Bridgeport Mayor Bill Finch:
“As President Obama said during his address to the American people last night – justice has been with the death of Osama bin Laden. We all owe the members of our armed forces a great debt of gratitude for their work in helping to keep us safe at home and abroad. Please join me in saying a prayer for their safe return, and thank them for their service when they come home.”
Danbury Mayor Mark Boughton:
“I jumped on the Internet to see what I could find out. It’s one of those nights you’re going to remember forever. I congratulate the president all the way down to the soldiers on the ground. Al-Qaida has been disrupted for years. I don’t think they have the capability to respond” to pre-9/11 levels.”

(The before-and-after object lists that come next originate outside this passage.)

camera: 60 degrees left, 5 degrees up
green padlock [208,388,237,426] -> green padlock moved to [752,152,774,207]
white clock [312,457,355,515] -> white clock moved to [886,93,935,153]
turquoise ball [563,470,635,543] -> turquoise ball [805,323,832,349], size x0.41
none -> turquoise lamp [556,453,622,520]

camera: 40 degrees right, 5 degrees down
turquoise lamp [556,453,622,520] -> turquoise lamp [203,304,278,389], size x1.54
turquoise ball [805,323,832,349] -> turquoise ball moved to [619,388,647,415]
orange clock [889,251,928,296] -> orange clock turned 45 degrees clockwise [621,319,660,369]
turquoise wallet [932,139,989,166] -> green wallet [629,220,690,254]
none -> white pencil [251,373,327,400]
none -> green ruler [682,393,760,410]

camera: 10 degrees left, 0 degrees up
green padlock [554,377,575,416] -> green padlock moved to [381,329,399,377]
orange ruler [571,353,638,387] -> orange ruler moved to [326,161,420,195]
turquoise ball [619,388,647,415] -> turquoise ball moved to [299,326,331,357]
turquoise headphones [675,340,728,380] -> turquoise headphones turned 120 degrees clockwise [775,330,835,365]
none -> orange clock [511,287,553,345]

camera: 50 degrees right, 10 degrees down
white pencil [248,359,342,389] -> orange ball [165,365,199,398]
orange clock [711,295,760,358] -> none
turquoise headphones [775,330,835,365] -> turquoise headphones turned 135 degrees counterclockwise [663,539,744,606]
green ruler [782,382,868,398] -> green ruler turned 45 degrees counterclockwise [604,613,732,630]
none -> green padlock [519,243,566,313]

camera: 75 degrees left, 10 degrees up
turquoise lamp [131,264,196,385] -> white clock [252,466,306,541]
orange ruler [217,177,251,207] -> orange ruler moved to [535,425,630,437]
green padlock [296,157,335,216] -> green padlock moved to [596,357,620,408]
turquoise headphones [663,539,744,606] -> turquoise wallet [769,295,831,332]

Stamford public safety director Bobby Valentine, who was broadcasting Sunday night’s Mets-Phillies game on ESPN when the news broke and was manager of the Mets on 9-11-01:
“It was a great show of strength in the American spirit. We probably had the largest assembly of people in one place when the announcement occurred. I think it was rather ironic that it was a baseball game”
Former President George W. Bush:
“Earlier this evening, President Obama called to inform me that American forces killed Osama bin Laden, the leader of the al Qaeda network that attacked America on September 11, 2001. I congratulated him and the men and women of our military and intelligence communities who devoted their lives to this mission. They have our everlasting gratitude. This momentous achievement marks a victory for America, for people who seek peace around the world, and for all those who lost loved ones on September 11, 2001. The fight against terror goes on, but tonight America has sent an unmistakable message: No matter how long it takes, justice will be done.”

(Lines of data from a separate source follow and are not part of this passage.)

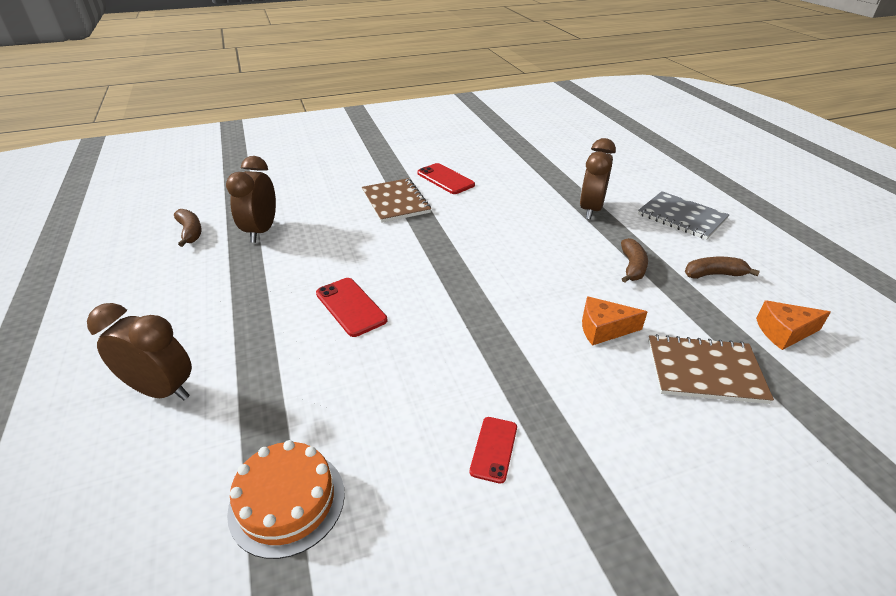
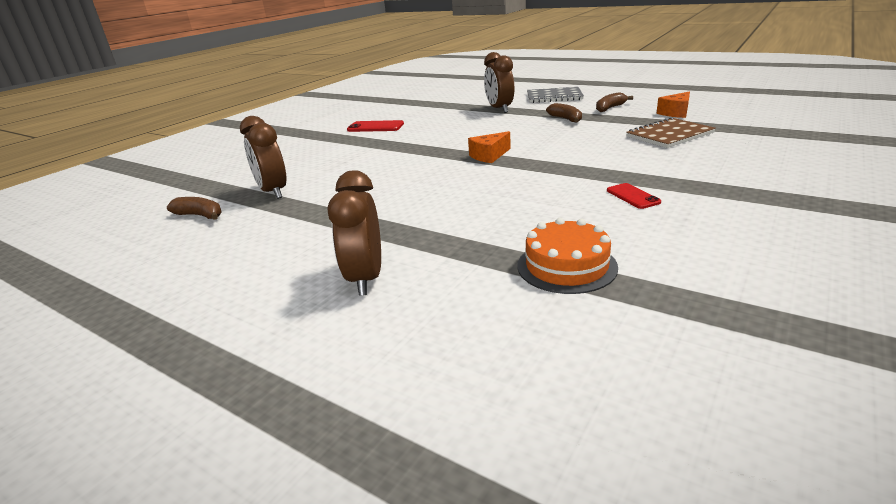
camera: 35 degrees left, 10 degrees down
brown clock [87,303,192,400] -> brown clock turned 75 degrees counterclockwise [327,170,381,296]
red phone [316,278,387,337] -> none
brown notebook [362,178,431,223] -> none
orange cheese [582,296,647,346] -> orange cheese moved to [468,131,511,163]

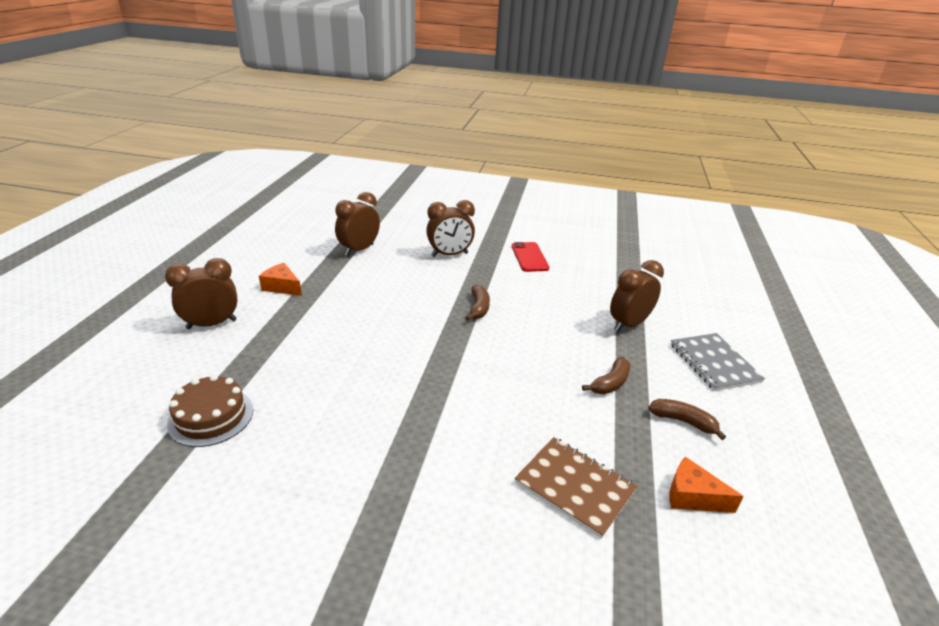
camera: 65 degrees right, 5 degrees up
brown banana [167,197,222,220] -> brown banana moved to [465,285,490,321]
orange cheese [468,131,511,163] -> orange cheese moved to [259,263,302,296]
orange cake [517,218,618,294] -> brown cake [167,375,253,447]
red phone [607,183,661,209] -> none
none -> brown clock [426,200,475,257]

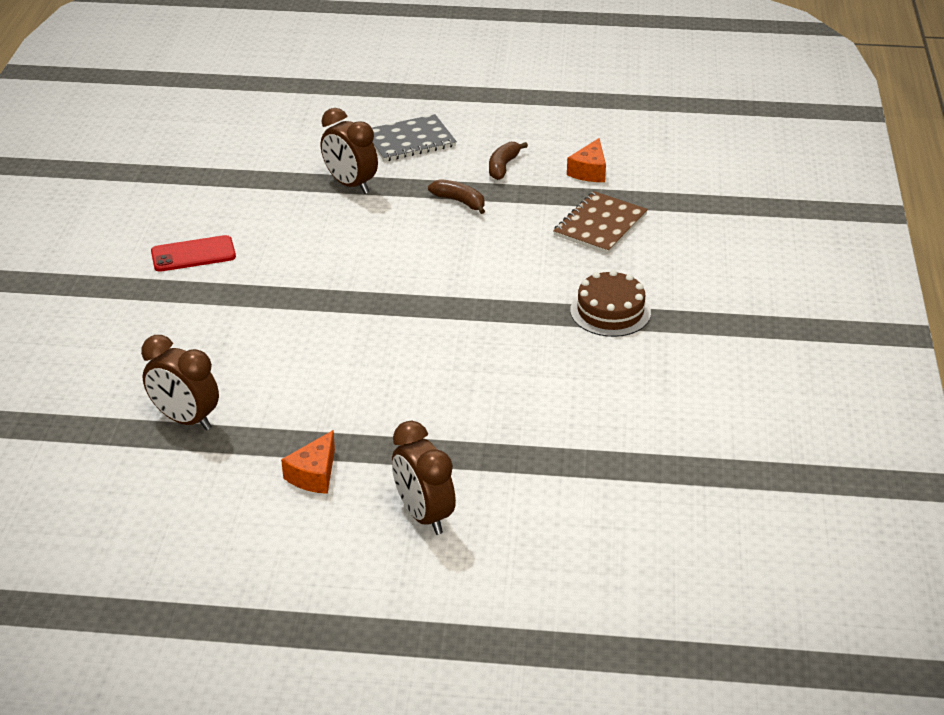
camera: 95 degrees left, 5 degrees up
brown cake [167,375,253,447] -> brown cake moved to [570,270,651,337]
brown clock [426,200,475,257] -> none
brown banana [465,285,490,321] -> none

Former President Bill Clinton:
“I congratulate the President, the National Security team and the members of our armed forces on bringing Osama bin Laden to justice after more than a decade of murderous al-Qaida attacks.”
New York City mayor Michael Bloomberg:
“The killing of Osama bin Laden does not lessen the suffering that New Yorkers and Americans experienced at his hands, but it is a critically important victory for our nation – and a tribute to the millions of men and women in our armed forces and elsewhere who have fought so hard for our nation.

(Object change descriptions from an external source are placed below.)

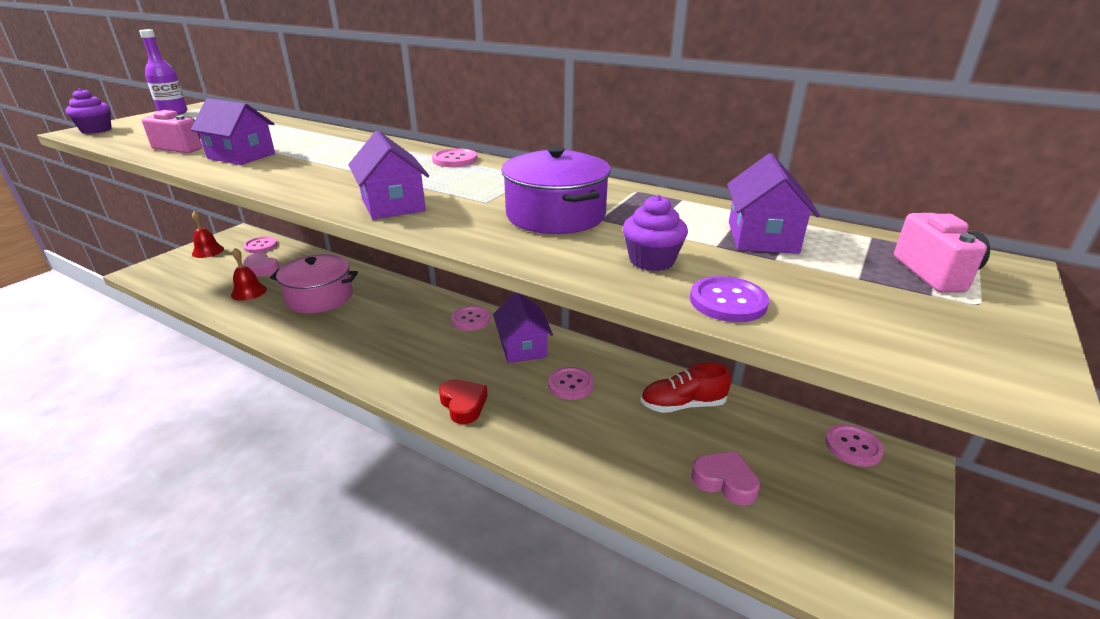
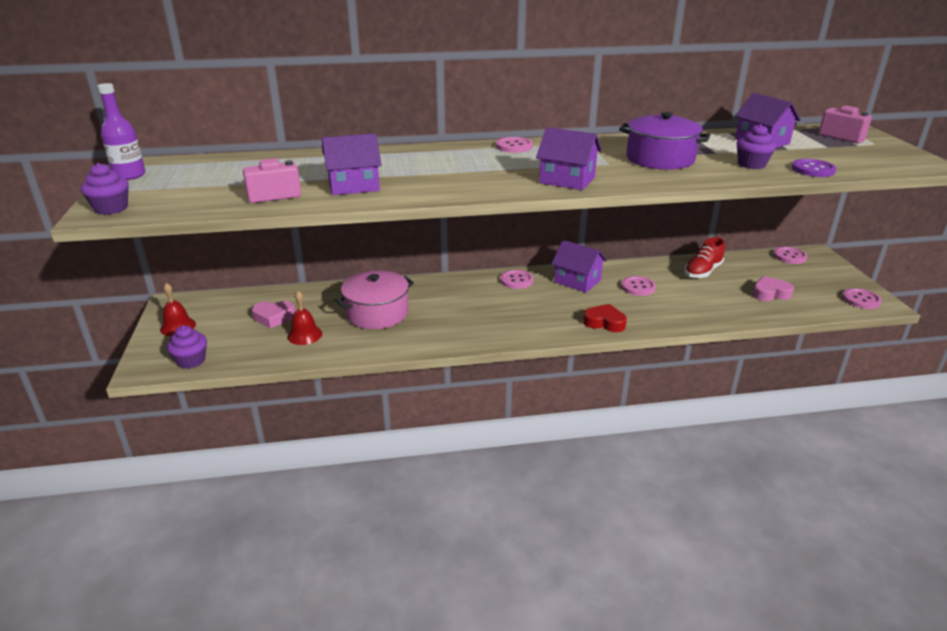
camera: 40 degrees left, 0 degrees up
pink button [243,236,278,253] -> pink button moved to [842,288,882,309]
none -> purple cupcake [167,325,207,369]

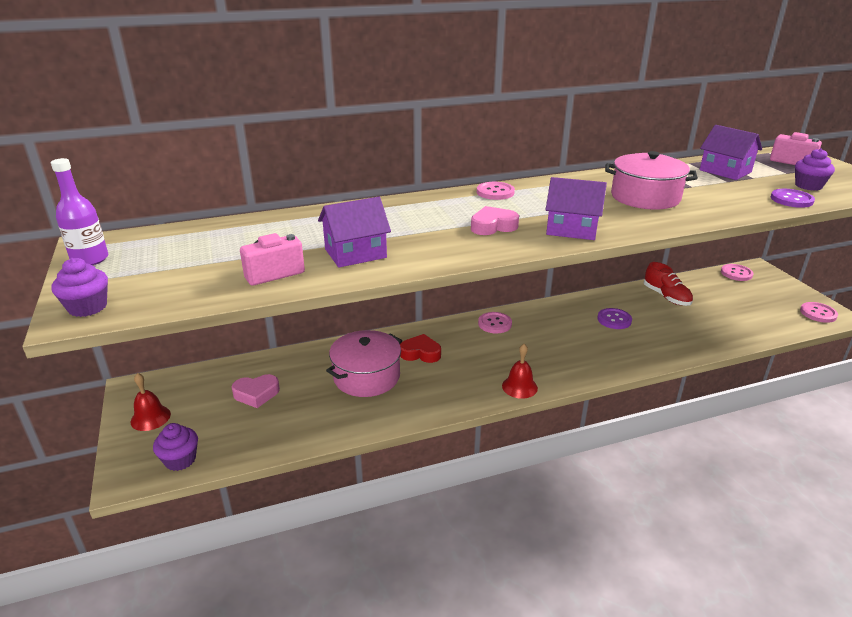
camera: 10 degrees left, 0 degrees up
red bell [287,291,322,345] -> red bell moved to [502,344,538,399]
purple house [552,240,607,293] -> none
red heart [583,304,627,332] -> red heart moved to [400,334,441,363]
purple pot [619,112,711,170] -> pink pot [605,151,698,210]
pink button [621,276,656,296] -> purple button [597,308,632,329]
red shoe [684,237,725,278] -> red shoe turned 60 degrees counterclockwise [644,262,693,306]
purple cupcake [737,124,776,169] -> purple cupcake moved to [795,148,835,191]
pink heart [752,276,794,301] -> pink heart moved to [471,206,519,235]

“New Yorkers have waited nearly ten years for this news. It is my hope that it will bring some closure and comfort to all those who lost loved ones on September 11, 2001.”
Senator John McCain (R-Ariz).
“I am overjoyed that we finally got the world’s top terrorist. The world is a better and more just place now that Osama bin Laden is no longer in it. I hope the families of the victims of the September 11th attacks will sleep easier tonight and every night hence knowing that justice has been done. I commend the President and his team, as well as our men and women in uniform and our intelligence professionals, for this superb achievement.
“But while we take heart in the news that Osama bin Laden is dead, we must be mindful that al-Qaeda and its terrorist allies are still lethal and determined enemies, and we must remain vigilant to defeat them.”